(DATA FOR THE TASK Opens)

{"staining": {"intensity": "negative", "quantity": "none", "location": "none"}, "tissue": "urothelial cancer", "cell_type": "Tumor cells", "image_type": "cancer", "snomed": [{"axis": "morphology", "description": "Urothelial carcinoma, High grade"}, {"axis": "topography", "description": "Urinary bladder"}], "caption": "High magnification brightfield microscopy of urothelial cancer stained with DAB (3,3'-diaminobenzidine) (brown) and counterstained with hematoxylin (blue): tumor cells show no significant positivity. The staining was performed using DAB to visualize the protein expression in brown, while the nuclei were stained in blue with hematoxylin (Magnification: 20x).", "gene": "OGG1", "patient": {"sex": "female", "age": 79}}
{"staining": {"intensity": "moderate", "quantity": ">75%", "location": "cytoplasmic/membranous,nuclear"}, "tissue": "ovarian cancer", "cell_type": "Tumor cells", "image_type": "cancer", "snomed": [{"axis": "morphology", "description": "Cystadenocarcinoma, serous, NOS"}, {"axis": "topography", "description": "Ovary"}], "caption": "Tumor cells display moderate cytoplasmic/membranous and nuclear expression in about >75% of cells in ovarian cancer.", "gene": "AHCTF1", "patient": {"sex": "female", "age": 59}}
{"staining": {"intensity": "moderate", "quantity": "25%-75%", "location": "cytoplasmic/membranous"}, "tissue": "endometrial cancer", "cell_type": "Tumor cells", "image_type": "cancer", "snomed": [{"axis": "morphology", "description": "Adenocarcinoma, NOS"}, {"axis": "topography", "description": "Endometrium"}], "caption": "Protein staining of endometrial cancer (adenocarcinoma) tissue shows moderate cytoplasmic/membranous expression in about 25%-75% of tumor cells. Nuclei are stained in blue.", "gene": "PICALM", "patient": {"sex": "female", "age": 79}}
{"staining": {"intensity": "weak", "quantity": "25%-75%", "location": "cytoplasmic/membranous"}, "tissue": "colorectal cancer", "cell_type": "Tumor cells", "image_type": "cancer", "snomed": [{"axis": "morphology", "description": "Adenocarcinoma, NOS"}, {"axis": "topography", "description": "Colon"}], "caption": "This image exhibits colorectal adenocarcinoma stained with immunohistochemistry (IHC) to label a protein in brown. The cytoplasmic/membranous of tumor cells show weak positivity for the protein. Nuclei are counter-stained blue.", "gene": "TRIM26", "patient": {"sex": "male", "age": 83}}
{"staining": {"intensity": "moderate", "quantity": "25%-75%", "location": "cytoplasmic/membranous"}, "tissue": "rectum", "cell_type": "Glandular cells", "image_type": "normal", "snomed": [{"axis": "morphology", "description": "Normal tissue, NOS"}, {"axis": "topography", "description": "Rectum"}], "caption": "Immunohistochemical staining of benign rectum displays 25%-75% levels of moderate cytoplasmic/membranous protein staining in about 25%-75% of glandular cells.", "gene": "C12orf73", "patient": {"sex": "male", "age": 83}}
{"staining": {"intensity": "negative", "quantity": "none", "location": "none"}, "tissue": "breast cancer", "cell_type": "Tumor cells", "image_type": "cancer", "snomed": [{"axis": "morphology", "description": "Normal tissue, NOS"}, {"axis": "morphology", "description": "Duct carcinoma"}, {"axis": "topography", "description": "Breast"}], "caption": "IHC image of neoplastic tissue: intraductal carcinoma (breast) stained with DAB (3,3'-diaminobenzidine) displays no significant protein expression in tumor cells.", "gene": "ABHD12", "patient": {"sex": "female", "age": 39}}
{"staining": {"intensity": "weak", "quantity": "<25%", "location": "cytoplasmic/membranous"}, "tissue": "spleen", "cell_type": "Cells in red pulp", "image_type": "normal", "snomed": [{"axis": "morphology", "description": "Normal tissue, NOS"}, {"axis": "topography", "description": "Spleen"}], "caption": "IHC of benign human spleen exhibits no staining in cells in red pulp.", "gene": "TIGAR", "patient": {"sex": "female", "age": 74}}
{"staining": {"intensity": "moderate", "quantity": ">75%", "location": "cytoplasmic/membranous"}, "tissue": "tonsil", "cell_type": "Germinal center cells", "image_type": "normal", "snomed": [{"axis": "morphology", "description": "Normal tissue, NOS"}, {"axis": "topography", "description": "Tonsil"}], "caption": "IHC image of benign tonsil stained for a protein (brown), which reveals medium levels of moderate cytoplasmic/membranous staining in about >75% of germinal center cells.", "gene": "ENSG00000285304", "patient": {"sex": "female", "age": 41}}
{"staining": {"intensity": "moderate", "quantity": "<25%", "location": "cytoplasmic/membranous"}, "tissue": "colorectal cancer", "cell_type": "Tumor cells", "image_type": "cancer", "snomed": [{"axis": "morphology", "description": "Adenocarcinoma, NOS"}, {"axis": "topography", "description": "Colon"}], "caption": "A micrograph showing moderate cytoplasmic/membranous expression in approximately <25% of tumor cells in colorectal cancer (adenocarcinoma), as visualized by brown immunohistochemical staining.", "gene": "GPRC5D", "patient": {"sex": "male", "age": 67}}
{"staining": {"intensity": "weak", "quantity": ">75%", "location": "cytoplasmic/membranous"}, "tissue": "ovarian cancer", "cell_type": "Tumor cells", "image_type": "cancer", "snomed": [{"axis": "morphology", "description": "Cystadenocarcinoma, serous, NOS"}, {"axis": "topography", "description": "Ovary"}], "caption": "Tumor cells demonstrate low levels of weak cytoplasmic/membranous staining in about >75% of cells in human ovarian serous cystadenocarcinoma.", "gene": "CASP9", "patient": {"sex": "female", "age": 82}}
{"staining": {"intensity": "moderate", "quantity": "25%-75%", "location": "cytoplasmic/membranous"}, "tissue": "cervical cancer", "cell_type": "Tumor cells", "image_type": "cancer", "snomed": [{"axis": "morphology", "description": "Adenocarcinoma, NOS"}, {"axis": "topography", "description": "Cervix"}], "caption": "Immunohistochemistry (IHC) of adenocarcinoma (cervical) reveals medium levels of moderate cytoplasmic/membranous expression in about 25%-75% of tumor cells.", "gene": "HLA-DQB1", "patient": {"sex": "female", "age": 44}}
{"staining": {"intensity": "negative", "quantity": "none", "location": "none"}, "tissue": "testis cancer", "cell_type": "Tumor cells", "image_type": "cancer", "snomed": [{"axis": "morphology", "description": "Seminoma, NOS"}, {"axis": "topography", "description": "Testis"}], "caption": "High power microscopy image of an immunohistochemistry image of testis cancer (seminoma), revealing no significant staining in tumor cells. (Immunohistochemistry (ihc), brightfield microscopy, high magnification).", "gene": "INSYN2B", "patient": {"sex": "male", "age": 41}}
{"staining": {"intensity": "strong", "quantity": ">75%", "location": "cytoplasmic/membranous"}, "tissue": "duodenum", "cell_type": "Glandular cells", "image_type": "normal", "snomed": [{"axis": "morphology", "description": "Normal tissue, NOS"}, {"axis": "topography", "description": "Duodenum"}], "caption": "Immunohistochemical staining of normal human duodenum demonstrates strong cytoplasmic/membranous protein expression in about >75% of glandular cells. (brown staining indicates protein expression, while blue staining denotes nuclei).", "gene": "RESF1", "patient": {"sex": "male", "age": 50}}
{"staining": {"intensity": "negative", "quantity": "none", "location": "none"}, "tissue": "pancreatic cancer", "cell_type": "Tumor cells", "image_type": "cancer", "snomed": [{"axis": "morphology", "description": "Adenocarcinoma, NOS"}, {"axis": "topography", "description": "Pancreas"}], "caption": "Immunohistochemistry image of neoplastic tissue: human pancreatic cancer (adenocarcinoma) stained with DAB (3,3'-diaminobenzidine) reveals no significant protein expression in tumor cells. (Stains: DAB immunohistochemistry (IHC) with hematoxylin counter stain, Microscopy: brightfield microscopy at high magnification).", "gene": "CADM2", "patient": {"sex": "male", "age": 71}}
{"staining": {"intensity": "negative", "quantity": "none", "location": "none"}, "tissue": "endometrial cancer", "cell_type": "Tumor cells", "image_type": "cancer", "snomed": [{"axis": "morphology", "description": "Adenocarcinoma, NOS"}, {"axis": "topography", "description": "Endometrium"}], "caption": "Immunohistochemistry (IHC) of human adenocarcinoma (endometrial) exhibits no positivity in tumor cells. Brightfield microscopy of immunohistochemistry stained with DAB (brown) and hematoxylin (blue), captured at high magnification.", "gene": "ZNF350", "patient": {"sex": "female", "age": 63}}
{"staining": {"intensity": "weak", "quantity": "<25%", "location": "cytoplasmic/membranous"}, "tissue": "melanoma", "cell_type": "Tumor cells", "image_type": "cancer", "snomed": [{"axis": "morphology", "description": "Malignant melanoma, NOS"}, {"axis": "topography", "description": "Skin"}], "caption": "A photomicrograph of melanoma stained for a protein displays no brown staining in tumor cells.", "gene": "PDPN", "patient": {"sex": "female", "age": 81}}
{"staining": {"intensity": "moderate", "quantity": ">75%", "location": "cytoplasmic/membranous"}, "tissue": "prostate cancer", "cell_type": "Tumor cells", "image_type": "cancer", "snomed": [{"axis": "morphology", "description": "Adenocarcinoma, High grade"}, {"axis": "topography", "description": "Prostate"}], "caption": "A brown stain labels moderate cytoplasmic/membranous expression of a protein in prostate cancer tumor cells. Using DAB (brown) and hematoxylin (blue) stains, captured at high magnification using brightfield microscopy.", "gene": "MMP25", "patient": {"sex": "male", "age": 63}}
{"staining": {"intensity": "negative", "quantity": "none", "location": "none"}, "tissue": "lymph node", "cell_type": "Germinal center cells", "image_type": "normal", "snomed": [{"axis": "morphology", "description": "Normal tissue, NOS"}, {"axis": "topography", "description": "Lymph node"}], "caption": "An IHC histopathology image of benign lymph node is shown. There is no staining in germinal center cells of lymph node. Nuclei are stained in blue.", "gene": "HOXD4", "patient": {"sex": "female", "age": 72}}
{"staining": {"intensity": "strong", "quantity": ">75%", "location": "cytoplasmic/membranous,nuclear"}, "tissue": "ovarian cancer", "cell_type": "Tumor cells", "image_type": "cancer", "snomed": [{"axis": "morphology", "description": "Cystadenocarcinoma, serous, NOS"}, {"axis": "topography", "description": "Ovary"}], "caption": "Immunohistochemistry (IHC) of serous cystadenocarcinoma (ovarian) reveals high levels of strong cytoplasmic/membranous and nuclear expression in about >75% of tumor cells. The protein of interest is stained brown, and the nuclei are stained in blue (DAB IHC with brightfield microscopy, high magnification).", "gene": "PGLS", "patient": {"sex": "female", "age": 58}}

(DATA FOR THE TASK Closes)

WORK REQUIRED: Quote the listing word for word from its first line through the line in which "cells display moderate" appears.

TASK RESPONSE:
{"staining": {"intensity": "negative", "quantity": "none", "location": "none"}, "tissue": "urothelial cancer", "cell_type": "Tumor cells", "image_type": "cancer", "snomed": [{"axis": "morphology", "description": "Urothelial carcinoma, High grade"}, {"axis": "topography", "description": "Urinary bladder"}], "caption": "High magnification brightfield microscopy of urothelial cancer stained with DAB (3,3'-diaminobenzidine) (brown) and counterstained with hematoxylin (blue): tumor cells show no significant positivity. The staining was performed using DAB to visualize the protein expression in brown, while the nuclei were stained in blue with hematoxylin (Magnification: 20x).", "gene": "OGG1", "patient": {"sex": "female", "age": 79}}
{"staining": {"intensity": "moderate", "quantity": ">75%", "location": "cytoplasmic/membranous,nuclear"}, "tissue": "ovarian cancer", "cell_type": "Tumor cells", "image_type": "cancer", "snomed": [{"axis": "morphology", "description": "Cystadenocarcinoma, serous, NOS"}, {"axis": "topography", "description": "Ovary"}], "caption": "Tumor cells display moderate cytoplasmic/membranous and nuclear expression in about >75% of cells in ovarian cancer.", "gene": "AHCTF1", "patient": {"sex": "female", "age": 59}}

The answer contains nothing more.